- If you find yourself always dieting, exercising, or obsessing over food, you might have an eating disorder.
- All eating disorders are life-threatening, watch out for these key signs.
- A core feature of eating disorders is viewing weight or shape central to self-concept.
National Eating Disorder Awareness Week occurs at the end of February each year. Appropriate awareness of eating disorders is so critical, partly because of widely accepted diet culture and fatphobia.
Eating disorders are also tricky gremlins. They show up slowly, under your awareness, until suddenly things feel completely out of control. One of the hallmark symptoms is a lack of awareness of the seriousness of the disorder—meaning that by the time you need help, you may already be at the bottom of a dark pit.
Save yourself from the slippery slope before you're at the bottom. Here are seven signs you may have an eating disorder, but don't know it.
- You're always dieting. Keto. Atkins. Gluten-free. Paleo. You know all the buzzwords. You are constantly trying the newest and latest trend in nutrition, hoping it will bring you peace with your body and eating. You may even cycle between dieting and binge eating all the "forbidden" foods. Or you tell yourself that your dieting is a "lifestyle." Regardless of how you view it, most of your life is spent dieting, researching diets, or feeling guilty for not being on a diet.
- You only eat clean, pure. You don't "diet" per se, but only eat "clean," organic, or pure (such as no processed sugars, no bread, organic-only foods, and only non-caloric beverages) Your purity doesn't allow for any deviation, even if you're out with friends or craving a fun food you really like.
- You exercise no matter what. Purposeful movement is great for mood, cardiovascular health, and overall well-being. But you take it too far. You feel a compulsive need to exercise. You feel as though you have to "earn" rest days. Because of this, you exercise even when circumstances warrant rest, like when you're sick or injured. You tell yourself it's for your health, but you feel like exercise is more of a "must," and less of a want.
- You find yourself constantly judging the appearance of others. You don't mean to do this, but you often find your mind drifting toward the appearance of others. You constantly find yourself using labels like "skinny," "fit," or "fat." You play the comparison game, seeing in others what you wish your body looked like, or laser-focusing on certain attributes you don't like.
- Your eating greatly influences your mood. On days you label as "good eating days," you feel on top of the world. Alternatively, if you feel you ate "too much," or "bad" foods, your mood plummets. You feel dejected, guilty, and ashamed. If you find your mood changing with a certain weight number, how your clothes fit, or achieving a certain body aesthetic, this may also be a red flag.
- You eat less to compensate. You engage in compensatory behavior, meaning you try to "correct" or "make up" for "bad" food behaviors by being overly restrictive, exercising more, vomiting, or using cleanses, diet pills, laxatives, or diuretics. You may even engage in a behavior called drunkorexia, in which you eat less on days you plan to use alcohol.
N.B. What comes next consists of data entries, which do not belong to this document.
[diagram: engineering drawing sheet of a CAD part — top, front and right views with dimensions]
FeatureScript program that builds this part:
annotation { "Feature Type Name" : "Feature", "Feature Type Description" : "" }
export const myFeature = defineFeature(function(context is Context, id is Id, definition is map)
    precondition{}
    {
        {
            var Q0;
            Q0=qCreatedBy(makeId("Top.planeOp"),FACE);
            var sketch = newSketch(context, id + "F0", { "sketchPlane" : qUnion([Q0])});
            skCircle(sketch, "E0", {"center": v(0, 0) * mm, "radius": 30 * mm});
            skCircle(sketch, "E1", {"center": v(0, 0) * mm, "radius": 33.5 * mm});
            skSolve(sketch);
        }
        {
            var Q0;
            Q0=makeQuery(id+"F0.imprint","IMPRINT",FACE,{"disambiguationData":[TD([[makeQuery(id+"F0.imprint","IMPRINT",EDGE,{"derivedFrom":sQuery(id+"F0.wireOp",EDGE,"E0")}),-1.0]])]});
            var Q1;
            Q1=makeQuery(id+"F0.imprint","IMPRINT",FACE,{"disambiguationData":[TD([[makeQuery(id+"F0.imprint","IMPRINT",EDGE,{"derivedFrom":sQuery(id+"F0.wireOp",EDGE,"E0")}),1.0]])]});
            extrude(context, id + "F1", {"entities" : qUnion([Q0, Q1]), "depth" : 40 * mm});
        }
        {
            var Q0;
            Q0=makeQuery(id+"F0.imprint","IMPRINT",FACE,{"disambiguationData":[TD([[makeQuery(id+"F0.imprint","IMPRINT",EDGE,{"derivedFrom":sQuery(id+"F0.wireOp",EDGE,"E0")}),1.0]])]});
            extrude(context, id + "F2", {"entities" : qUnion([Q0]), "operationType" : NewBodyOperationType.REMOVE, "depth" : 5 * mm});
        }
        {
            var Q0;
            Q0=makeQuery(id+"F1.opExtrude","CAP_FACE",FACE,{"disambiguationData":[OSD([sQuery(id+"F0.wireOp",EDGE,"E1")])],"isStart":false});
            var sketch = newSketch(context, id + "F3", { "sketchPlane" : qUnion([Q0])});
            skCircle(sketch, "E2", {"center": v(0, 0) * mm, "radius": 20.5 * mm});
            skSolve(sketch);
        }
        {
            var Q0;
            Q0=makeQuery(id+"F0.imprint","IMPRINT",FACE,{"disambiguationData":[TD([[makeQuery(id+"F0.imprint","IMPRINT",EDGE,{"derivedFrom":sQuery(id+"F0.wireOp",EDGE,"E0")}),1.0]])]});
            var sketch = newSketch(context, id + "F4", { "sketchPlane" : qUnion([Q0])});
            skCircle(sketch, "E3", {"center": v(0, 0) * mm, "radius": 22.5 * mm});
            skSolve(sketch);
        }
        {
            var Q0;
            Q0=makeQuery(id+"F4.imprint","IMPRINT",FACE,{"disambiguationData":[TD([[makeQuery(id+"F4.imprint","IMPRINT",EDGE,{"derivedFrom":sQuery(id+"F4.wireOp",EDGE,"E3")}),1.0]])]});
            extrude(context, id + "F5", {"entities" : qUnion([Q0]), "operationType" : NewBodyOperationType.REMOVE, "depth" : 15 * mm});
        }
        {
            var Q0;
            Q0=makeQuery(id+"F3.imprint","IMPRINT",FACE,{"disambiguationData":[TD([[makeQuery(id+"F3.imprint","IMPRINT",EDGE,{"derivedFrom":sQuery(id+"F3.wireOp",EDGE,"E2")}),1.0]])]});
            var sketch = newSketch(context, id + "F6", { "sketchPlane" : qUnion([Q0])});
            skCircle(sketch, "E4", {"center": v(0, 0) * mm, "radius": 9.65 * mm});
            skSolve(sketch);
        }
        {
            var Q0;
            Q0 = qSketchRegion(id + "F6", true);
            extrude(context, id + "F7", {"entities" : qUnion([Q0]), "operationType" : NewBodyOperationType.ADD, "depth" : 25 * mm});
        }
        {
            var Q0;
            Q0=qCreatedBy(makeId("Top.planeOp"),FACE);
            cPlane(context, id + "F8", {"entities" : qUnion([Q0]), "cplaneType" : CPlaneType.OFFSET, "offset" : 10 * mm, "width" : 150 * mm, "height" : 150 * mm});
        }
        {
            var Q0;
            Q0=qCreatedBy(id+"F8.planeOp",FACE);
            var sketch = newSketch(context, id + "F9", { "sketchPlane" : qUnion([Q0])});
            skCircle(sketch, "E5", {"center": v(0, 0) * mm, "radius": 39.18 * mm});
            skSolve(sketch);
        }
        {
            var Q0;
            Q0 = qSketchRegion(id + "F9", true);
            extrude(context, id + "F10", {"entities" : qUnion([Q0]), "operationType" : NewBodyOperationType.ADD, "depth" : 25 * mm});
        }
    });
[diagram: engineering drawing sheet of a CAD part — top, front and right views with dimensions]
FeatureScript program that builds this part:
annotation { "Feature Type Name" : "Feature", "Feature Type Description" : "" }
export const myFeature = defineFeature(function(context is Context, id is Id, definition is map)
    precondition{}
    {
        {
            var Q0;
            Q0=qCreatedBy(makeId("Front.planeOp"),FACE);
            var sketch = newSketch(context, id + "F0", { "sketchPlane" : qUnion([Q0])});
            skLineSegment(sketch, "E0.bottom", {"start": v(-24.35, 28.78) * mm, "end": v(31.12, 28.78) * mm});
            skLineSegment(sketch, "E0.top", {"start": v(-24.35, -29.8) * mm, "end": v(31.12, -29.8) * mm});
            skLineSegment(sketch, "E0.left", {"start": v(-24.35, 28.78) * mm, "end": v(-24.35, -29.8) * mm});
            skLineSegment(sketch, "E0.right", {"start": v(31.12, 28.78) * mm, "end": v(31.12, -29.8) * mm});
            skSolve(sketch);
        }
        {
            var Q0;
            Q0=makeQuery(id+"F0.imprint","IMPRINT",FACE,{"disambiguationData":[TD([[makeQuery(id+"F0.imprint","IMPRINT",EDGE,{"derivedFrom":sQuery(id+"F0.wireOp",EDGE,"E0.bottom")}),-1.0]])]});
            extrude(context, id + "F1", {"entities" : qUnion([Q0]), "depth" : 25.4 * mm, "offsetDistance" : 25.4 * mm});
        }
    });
- You've conflated worth with body metrics. Over time, you've found your self-esteem is completely dependent on your weight and shape. You ignore other aspects of your personality. You've given up things you used to love like hobbies or friends. You confuse thinness with "goodness" or high morality, and higher weight with the opposite. You cannot un-pair your self-concept from your appearance. This is different than valuing beauty. For some, eating disorder symptoms have nothing to do with beauty or vanity. Instead, you feel you aren't worthwhile as a person unless you follow the eating disorder (food rules, achieving a certain weight or shape).
Get Off the Hamster Wheel
If you are showing any of these signs, it's time to get more information or talk to an informed professional. All eating disorders are life-threatening and symptoms must be treated swiftly and ferociously for optimal recovery. Even if you feel things "aren't that bad," that can be a core feature of the eating disorder that keeps it going. Don't allow the shiny distraction of a certain weight or thinness to derail your health, life, and well-being.